AFRIKA/NIGERIA - Nicht nur religiöse Motive: Überfälle der Fulani Nomaden auf Dörfer haben komplexe Hintergründe

Mittwoch, 7 Juni 2023 gewalt  

Abuja (Agenzia Fides) - Unter den Dutzenden von Opfern, die bei einem Überfalls auf ein Dorf im zentralnigerianischen Bundesstaat Benue im vergangenen Monat ums Leben kamen, befinden sich laut lokalen Presseberichten auch ein Katechet und seine Frau.
Bei dem Überfall, den eine Bande von bewaffneten Fulani-Nomaden am 8. Mai auf die katholische Gemeinde St. Peter in dem Dorf Hirnyam im Bezirk Guma verübte, wurden Dominic Dajo und seine Frau zusammen mit einem Dutzend weiterer Personen getötet.
Am selben Tag fielen Fulani-Nomaden im selben Bezirk in die Dörfer Tse Vambe, Tse Ortim und Torough Mbanyiar ein. In den folgenden zwei Wochen griffen sie Dutzende weiterer Dörfer in der Region an.
Diese Übergriffe, die hauptsächlich unter dem Gesichtspunkt eines religiösen Konflikts (muslimische Fulani-Hirten gegen christliche Bauern) gesehen werden, haben komplexe Hintergründe. Die Fulani (auch Peuls genannt) sind ein Nomadenvolk, das in verschiedenen Teilen Nigerias und in der gesamten Sahelzone lebt.
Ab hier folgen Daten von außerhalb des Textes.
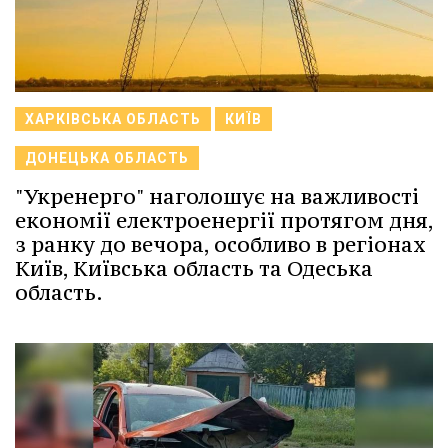
ХАРКІВСЬКА ОБЛАСТЬ
КИЇВ
ДОНЕЦЬКА ОБЛАСТЬ
"Укренерго" наголошує на важливості
економії електроенергії протягом дня,
з ранку до вечора, особливо в регіонах
Київ, Київська область та Одеська
область.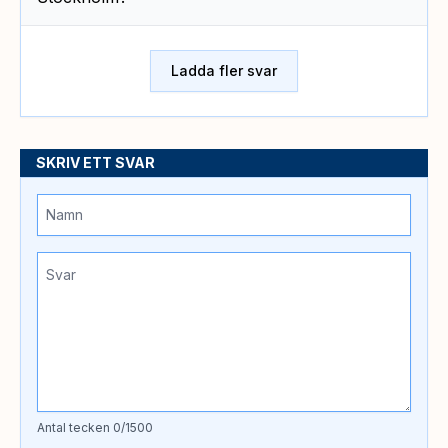
Ladda fler svar
SKRIV ETT SVAR
Antal tecken
0
/1500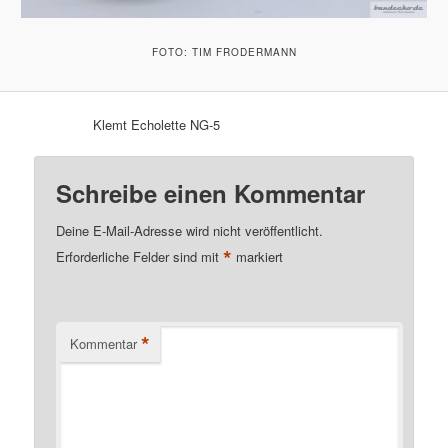
FOTO: TIM FRODERMANN
Klemt Echolette NG-5
Schreibe einen Kommentar
Deine E-Mail-Adresse wird nicht veröffentlicht.
*
Erforderliche Felder sind mit
markiert
*
Kommentar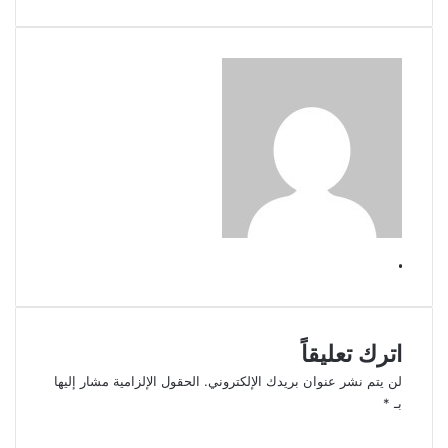
.
اترك تعليقاً
لن يتم نشر عنوان بريدك الإلكتروني.
الحقول الإلزامية مشار إليها
بـ
*
ا
ل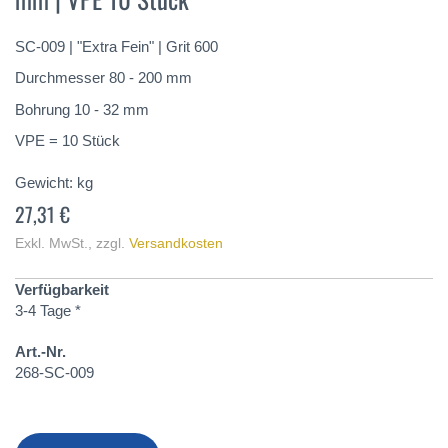
springen
SC-009 | "Extra Fein" | Grit 600
Durchmesser 80 - 200 mm
Bohrung 10 - 32 mm
VPE = 10 Stück
Gewicht:
kg
27,31 €
Exkl. MwSt.
,
zzgl.
Versandkosten
Verfügbarkeit
3-4 Tage *
Art.-Nr.
268-SC-009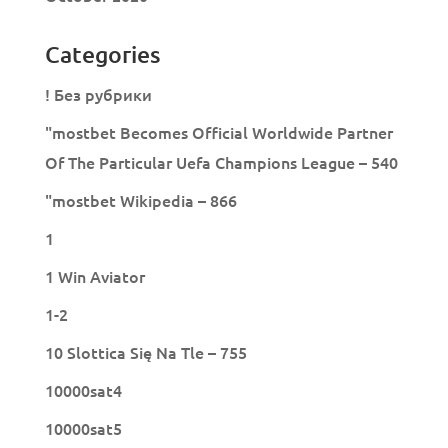
Categories
! Без рубрики
"mostbet Becomes Official Worldwide Partner
Of The Particular Uefa Champions League – 540
"mostbet Wikipedia – 866
1
1 Win Aviator
1-2
10 Slottica Się Na Tle – 755
10000sat4
10000sat5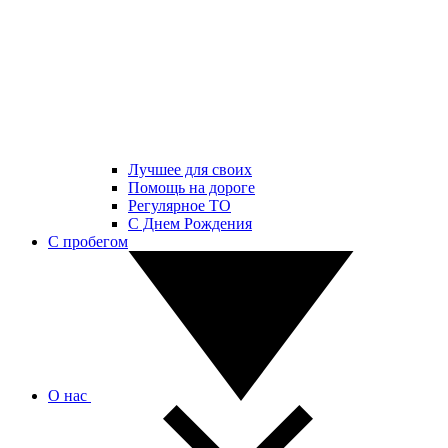
Лучшее для своих
Помощь на дороге
Регулярное ТО
С Днем Рождения
С пробегом
О нас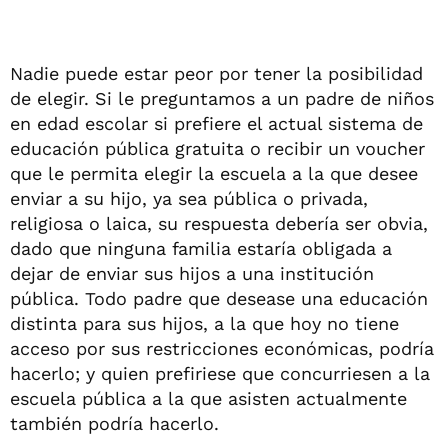
Nadie puede estar peor por tener la posibilidad
de elegir. Si le preguntamos a un padre de niños
en edad escolar si prefiere el actual sistema de
educación pública gratuita o recibir un voucher
que le permita elegir la escuela a la que desee
enviar a su hijo, ya sea pública o privada,
religiosa o laica, su respuesta debería ser obvia,
dado que ninguna familia estaría obligada a
dejar de enviar sus hijos a una institución
pública. Todo padre que desease una educación
distinta para sus hijos, a la que hoy no tiene
acceso por sus restricciones económicas, podría
hacerlo; y quien prefiriese que concurriesen a la
escuela pública a la que asisten actualmente
también podría hacerlo.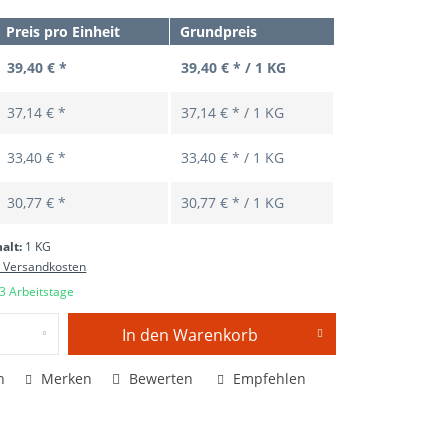
Preis pro Einheit
Grundpreis
39,40 € *
39,40 € * / 1 KG
37,14 € *
37,14 € * / 1 KG
33,40 € *
33,40 € * / 1 KG
30,77 € *
30,77 € * / 1 KG
halt:
1 KG
. Versandkosten
 3 Arbeitstage
In den
Warenkorb
n
Merken
Bewerten
Empfehlen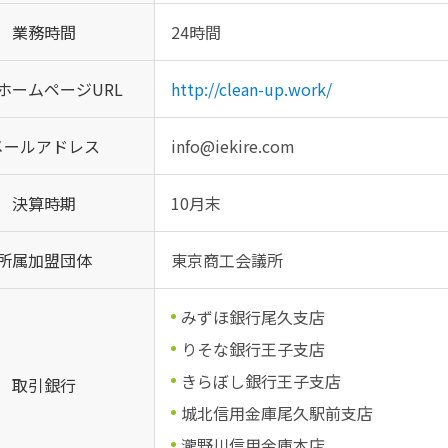
業務時間
24時間
ホームページURL
http://clean-up.work/
メールアドレス
info@iekire.com
決算時期
10月末
所属加盟団体
東京商工会議所
みずほ銀行尾久支店
りそな銀行王子支店
きらぼし銀行王子支店
取引銀行
城北信用金庫尾久駅前支店
瀧野川信用金庫本店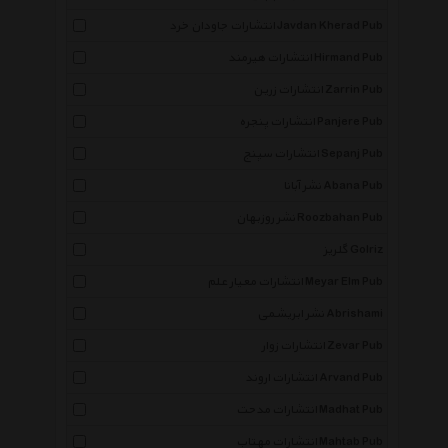
انتشارات جاودان خرد Javdan Kherad Pub
انتشارات هیرمند Hirmand Pub
انتشارات زرین Zarrin Pub
انتشارات پنجره Panjere Pub
انتشارات سپنج Sepanj Pub
نشر آبانا Abana Pub
نشر روزبهان Roozbahan Pub
گلریز Golriz
انتشارات معیار علم Meyar Elm Pub
نشر ابریشمی Abrishami
انتشارات زوار Zevar Pub
انتشارات اروند Arvand Pub
انتشارات مدحت Madhat Pub
انتشارات مهتاب Mahtab Pub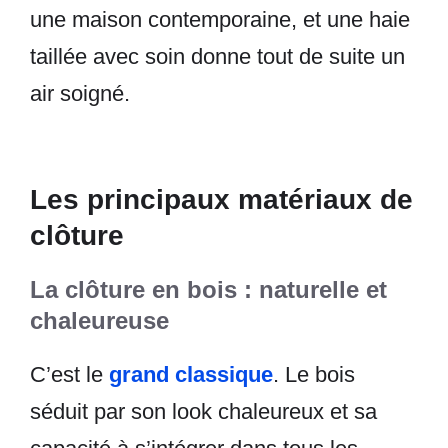
une maison contemporaine, et une haie
taillée avec soin donne tout de suite un
air soigné.
Les principaux matériaux de
clôture
La clôture en bois : naturelle et
chaleureuse
C’est le
grand classique
. Le bois
séduit par son look chaleureux et sa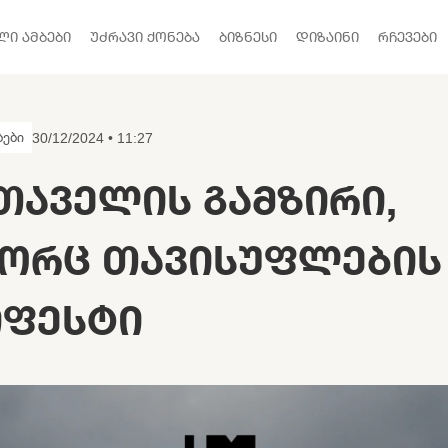
ᲚᲘ ᲐᲛᲑᲔᲑᲘ
ᲣᲫᲠᲐᲕᲘ ᲥᲝᲜᲔᲑᲐ
ᲑᲘᲖᲜᲔᲡᲘ
ᲓᲘᲖᲐᲘᲜᲘ
ᲠᲩᲔᲕᲔᲑᲘ
ბები
30/12/2024 • 11:27
ᲗᲐᲕᲔᲚᲘᲡ ᲒᲐᲛᲖᲘᲠᲘ,
ᲝᲠᲪ ᲗᲐᲕᲘᲡᲣᲤᲚᲔᲑᲘᲡ
ᲘᲤᲔᲡᲢᲘ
Sie sind überwiegend muslimisch und setzen sich aus Hunderten von Clans unterschiedlichster Abstammung zusammen, von denen die meisten keine Extremisten sind. Es gibt jedoch einige bewaffnete Fulani, die der radikalen islamistischen Ideologie anhängen, die in der Region insbesondere von Gruppen verbreitet wird, die sich selbst als „Al-Qaida“ oder „Islamischer Staat“ bezeichnen.
Auch wenn die religiöse Komponente des Konflikts nicht zu leugnen ist, sollte dies nicht dazu führen, dass die politischen und wirtschaftlichen Faktoren außer Acht gelassen werden, die den Konflikt schüren. In Nigeria unterstützen nicht wenige Politiker den ethnisch-religiösen Konflikte zwischen verschiedenen Gruppen. Der Einsatz sozialer Medien für Hasskampagnen, die auf der Angst vor dem Anderen beruhen, heizt die Konflikte zwischen den Gemeinschaften weiter an, nicht zuletzt, weil die Unfähigkeit der nigerianischen Regierung, die Sicherheit zu gewährleisten, die Bildung bewaffneter Milizen entlang ethnisch-religiöser Linien zum Schutz der Interessen der verschiedenen Gemeinschaften gefördert hat.
Auch die kriminelle Dimension des Phänomens darf nicht übersehen werden, denn bei ihren Überfällen plündern die Fulani-Nomaden die Dörfer. Durch den Krieg gegen das Gaddafi-Regime in Libyen im Jahr 2011 gelangten unterdessen riesige Mengen an Schusswaffen aus den ausgelöschten Arsenalen des ehemaligen Regimes auf den illegalen Markt, der sich von der Sahelzone bis nach Nigeria erstreckt. Dies hat dazu geführt, dass illegale nigerianische Gruppen leichten Zugang zu Kriegswaffen haben, was ihre Gefährlichkeit erhöht.
Schließlich haben Umweltfaktoren wie die fortschreitende Wüstenbildung in der Sahelzone den Kampf um Ressourcen (Wasser und Land) im Rahmen des uralten Konflikts zwischen Viehzüchtern (wie den Fulani) und sesshaften Bauern verschärft.